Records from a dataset
__________________________________________________

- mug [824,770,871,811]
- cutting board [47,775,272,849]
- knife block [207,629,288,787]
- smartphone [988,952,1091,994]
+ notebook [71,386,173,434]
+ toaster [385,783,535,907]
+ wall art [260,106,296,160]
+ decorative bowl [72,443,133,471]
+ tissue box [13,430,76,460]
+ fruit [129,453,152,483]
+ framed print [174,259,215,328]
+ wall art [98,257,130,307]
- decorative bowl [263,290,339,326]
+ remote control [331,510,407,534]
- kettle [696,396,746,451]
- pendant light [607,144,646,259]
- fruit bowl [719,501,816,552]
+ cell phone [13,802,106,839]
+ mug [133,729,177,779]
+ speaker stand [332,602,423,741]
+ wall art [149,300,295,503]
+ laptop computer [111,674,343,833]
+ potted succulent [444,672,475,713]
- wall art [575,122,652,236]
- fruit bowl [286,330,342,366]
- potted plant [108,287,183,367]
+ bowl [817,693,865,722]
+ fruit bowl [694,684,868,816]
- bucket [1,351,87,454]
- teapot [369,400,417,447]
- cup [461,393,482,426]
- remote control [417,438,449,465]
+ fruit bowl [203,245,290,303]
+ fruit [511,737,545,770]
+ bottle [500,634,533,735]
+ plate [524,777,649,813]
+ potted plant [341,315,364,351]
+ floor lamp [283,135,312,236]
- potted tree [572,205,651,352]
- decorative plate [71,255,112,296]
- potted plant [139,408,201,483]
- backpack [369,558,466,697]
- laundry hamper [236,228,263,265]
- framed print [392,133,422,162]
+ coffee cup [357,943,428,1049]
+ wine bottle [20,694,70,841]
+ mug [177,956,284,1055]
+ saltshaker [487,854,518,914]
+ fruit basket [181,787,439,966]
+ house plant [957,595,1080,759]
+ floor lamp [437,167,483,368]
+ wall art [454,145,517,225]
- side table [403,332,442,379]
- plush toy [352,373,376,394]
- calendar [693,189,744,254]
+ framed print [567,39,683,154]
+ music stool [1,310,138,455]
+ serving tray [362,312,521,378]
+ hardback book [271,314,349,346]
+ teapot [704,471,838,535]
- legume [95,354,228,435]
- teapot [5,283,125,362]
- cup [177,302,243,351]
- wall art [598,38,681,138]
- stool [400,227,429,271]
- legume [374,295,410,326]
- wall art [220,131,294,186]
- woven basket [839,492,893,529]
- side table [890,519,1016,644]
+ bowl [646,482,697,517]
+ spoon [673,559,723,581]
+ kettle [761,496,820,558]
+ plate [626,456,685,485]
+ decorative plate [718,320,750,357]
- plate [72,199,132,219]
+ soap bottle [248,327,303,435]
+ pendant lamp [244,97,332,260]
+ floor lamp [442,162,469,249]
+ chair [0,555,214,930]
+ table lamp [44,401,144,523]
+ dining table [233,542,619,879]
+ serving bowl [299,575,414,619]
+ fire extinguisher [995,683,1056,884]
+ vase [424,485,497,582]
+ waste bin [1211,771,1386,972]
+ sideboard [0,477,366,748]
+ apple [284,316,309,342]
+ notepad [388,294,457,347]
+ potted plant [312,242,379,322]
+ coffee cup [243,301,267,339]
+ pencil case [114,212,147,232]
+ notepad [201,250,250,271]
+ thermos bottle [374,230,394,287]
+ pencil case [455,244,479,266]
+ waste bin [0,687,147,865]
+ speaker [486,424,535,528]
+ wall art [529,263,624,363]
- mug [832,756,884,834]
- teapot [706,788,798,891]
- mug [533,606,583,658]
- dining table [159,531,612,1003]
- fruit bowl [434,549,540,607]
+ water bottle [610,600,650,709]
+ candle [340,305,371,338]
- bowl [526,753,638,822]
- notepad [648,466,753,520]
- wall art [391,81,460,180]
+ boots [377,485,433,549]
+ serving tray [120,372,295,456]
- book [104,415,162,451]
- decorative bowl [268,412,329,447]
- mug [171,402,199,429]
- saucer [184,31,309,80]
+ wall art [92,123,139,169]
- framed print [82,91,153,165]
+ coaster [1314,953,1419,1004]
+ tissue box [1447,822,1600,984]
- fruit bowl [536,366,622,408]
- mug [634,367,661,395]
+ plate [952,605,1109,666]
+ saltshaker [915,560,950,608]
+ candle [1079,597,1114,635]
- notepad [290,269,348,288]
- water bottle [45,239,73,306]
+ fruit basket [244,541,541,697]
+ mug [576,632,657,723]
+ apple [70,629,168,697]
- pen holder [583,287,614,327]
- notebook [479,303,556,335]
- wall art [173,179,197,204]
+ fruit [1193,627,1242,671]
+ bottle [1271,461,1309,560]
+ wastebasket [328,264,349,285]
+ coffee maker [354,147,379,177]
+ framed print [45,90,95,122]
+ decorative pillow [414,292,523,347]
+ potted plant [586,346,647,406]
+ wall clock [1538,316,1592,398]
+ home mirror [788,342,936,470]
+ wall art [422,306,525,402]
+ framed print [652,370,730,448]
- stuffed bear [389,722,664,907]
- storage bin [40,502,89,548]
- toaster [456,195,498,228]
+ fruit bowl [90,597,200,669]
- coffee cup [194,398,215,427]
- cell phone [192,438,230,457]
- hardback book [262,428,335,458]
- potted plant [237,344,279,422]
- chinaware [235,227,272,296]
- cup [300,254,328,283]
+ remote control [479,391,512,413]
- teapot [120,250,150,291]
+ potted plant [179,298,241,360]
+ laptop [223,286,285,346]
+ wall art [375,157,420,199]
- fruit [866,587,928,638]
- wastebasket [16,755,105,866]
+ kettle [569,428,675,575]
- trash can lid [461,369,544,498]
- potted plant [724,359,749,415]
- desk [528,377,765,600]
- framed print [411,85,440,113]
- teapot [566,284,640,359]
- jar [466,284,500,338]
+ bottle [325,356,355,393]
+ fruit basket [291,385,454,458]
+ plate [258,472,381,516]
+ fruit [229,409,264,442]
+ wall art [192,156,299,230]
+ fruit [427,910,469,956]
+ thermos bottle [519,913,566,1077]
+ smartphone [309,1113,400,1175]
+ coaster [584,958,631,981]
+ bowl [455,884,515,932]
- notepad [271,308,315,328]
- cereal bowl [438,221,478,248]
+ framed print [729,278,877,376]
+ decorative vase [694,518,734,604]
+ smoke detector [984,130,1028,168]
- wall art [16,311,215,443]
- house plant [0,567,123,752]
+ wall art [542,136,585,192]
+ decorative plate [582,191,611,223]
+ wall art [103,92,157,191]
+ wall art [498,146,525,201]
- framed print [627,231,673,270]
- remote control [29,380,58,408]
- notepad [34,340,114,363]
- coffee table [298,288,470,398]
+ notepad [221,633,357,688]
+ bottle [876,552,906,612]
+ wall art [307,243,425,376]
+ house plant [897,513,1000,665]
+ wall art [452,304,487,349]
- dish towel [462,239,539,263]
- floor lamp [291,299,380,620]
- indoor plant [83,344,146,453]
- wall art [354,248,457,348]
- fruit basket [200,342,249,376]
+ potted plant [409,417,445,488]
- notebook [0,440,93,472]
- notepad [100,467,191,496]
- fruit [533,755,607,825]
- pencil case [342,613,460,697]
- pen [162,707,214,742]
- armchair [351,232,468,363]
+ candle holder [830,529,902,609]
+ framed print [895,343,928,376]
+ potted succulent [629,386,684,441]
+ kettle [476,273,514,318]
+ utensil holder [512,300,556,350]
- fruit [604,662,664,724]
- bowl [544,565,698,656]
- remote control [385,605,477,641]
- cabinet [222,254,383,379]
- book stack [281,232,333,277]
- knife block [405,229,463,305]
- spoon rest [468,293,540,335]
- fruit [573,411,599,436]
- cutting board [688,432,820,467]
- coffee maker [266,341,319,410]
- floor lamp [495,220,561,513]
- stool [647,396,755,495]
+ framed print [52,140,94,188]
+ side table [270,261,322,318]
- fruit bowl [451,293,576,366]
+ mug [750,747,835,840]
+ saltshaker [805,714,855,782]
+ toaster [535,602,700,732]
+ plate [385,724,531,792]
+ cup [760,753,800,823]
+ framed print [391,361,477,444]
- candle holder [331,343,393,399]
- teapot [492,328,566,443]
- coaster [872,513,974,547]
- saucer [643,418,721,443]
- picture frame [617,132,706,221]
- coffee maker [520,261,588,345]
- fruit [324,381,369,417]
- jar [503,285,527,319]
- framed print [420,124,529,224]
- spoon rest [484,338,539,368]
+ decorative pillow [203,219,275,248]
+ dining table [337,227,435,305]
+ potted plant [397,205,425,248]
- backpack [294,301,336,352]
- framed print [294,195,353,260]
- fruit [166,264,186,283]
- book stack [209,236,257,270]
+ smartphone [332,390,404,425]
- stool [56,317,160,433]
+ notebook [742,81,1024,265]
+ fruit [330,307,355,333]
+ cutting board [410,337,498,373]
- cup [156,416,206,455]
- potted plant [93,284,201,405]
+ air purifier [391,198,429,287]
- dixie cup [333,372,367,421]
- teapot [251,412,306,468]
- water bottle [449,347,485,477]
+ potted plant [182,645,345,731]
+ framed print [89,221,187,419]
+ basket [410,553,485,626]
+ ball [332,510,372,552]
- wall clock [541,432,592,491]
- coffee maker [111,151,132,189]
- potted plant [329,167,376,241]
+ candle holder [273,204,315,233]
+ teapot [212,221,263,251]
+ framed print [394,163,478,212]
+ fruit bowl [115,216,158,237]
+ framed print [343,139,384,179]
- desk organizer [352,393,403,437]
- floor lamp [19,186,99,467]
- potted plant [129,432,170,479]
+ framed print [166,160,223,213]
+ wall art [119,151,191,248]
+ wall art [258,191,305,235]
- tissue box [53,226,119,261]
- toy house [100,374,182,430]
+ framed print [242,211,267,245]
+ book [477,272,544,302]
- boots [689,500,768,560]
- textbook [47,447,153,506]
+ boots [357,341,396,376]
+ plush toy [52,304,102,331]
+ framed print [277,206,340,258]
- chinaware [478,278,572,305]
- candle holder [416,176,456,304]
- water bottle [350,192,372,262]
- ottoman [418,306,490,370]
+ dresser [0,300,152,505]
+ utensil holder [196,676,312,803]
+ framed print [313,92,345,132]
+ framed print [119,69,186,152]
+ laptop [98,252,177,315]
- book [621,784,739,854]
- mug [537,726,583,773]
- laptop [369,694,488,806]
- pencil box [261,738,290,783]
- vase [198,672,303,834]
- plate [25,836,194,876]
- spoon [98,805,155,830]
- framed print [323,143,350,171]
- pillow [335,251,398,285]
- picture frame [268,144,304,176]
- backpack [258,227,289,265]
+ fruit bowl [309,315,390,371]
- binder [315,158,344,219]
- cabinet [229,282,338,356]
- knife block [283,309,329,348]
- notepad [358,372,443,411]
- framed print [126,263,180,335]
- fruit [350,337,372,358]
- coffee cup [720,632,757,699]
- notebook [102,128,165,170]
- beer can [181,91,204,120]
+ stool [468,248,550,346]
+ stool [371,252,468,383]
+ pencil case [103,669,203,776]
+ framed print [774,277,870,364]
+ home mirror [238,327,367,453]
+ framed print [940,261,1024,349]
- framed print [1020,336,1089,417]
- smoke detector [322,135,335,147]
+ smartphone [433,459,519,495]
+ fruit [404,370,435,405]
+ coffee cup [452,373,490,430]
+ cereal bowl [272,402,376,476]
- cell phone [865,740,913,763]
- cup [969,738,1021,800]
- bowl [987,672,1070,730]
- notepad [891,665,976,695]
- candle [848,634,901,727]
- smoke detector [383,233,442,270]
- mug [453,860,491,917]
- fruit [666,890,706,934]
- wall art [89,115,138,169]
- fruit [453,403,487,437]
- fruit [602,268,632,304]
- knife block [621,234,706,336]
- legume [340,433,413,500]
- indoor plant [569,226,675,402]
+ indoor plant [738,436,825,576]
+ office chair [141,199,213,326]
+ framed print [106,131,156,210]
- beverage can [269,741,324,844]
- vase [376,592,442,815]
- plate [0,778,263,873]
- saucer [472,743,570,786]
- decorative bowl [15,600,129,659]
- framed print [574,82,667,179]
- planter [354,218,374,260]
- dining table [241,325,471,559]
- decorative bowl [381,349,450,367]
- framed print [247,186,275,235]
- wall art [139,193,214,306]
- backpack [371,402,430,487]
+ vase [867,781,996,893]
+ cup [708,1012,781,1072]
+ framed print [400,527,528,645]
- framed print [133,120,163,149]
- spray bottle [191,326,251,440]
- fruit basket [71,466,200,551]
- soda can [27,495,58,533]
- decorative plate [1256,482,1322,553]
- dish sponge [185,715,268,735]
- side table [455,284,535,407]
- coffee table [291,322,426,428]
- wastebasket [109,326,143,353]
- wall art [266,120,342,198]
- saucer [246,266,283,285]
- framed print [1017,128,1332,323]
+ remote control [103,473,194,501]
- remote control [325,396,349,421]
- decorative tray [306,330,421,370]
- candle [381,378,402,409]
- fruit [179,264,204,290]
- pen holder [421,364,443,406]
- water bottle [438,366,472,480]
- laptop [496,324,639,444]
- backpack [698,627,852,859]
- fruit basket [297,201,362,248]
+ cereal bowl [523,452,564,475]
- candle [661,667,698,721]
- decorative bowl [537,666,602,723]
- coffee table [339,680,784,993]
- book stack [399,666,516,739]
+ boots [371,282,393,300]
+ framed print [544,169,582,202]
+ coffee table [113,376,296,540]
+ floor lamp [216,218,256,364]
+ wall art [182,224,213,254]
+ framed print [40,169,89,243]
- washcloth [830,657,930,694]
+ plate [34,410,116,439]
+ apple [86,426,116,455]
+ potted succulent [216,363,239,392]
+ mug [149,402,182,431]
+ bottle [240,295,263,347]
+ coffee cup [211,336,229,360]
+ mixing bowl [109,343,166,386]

__________________________________________________

● Exercise prompt
A single number is expected: how many lines in the records contain the string "notebook".

● Response area
5